Regarding Harman, I’ll probably make myself read his introduction to Object-Oriented Ontology, if only to eliminate OOO as a possible area of study. OOO is the one material-turn philosophy that seems almost preposterously wrong-headed, and it is also the hottest philosophical movement in the world right now, embraced by many brilliant people — so what am I supposed to do with that? As I’ve said before, philosophy is a schooling in humiliation, and my reaction to OOO — especially its self-evident foolishness — shows signs that I am failing to understand it. I continue to cautiously reject OOO until I can pin down precisely where it is failing, or until I convert and realize it was right all along. (Until then, however, I believe OOO’s entire trajectory is determined by a fundamental moral confusion endemic to the progressivist regions of today’s popular philosophy, namely, a passionate belief in selfless altruism. I deny not only that it is possible, but that selfless altruism is even a good unattainable ideal. I think the notion of selfless altruism is a result of a conceptual failure and pursuit of the ideal has disastrous moral consequences: it produces an incapacity to develop real relationships with real others, an incapacity to find genuine value in one’s life, and most of all an incurable moral irritability saturated with ressentiment. OOO wants us to try to leave our persons behind in order imagine our(not)selves into the undetectedly withdrawn life of noumena, like inhabitants of Calvino’s imaginary city of Baucis.

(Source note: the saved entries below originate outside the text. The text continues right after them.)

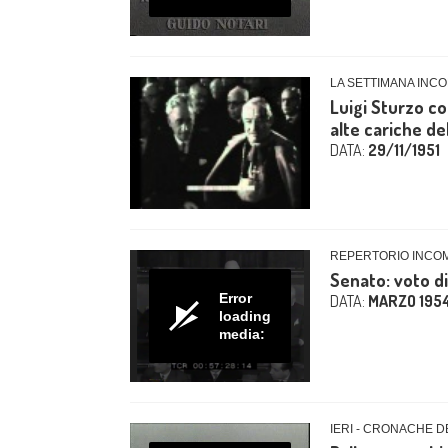
LA SETTIMANA INCO
Luigi Sturzo co
alte cariche del
DATA:
29/11/1951
REPERTORIO INCO
Senato: voto di
Error
DATA:
MARZO 195
loading
media:
IERI - CRONACHE D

Vastly better, in my opinion, generally but especially for the purposes of human-centered design, is postphenomenology. I’ve read part of Robert Rosenberger’s collection Postphenomenological Investigations (Langsdorf’s essay is what reignited my interest in Whitehead as the material-turn metaphysician of choice) and I definitely need to finish it. I’ve already read Verbeek’s What Things Do. I’ll likely read Moralizing Technology next, and then start reading the works of Don Idhe (the founder of postphenomenology) from latest to when he turned his attention to human-technology relationships.

And, speaking of Verbeek — His attacks on Jaspers’s views on technology got me interested in Jaspers work, and strangely, led me into an existential detour earlier this year. I still intend to read (at least) his three-volume Philosophy (which I got scanned and OCRed, so I can read it on my iPad.) Also, Jaspers concept of the Axial Age, has intersected with an obsessive intuition I’m harboring that “we have come to the end of this kind of vision of Heaven”, and might now be starting to move beyond the 2,500-year-old understanding of religion which is so predominant and ubiquitous that we find it difficult to imagine that religion could be anything else. Not to propagate posts in this post-post moment, but I am interested in what post-Axial religious praxis can look like (which would include material-turn ontology set in a panentheistic metaphysics) and I’ve even managed to find a book on it, which, I, alas, also must read, and which threatens to barge in at the front of my reading queue. And of course there’s a whole world of Process Theology out there, based on Whitehead’s thought, which might, for all I know, already be exactly what I’m looking for. I’ve read one book on Jewish process theology, which did not connect with me much, but I don’t think it exhausted the possibilities.

I have a lot of reading ahead of me. I’d love to turn the work into a publicly-acknowledged post-grad academic degree of some kind, but what department in what university would ever award it?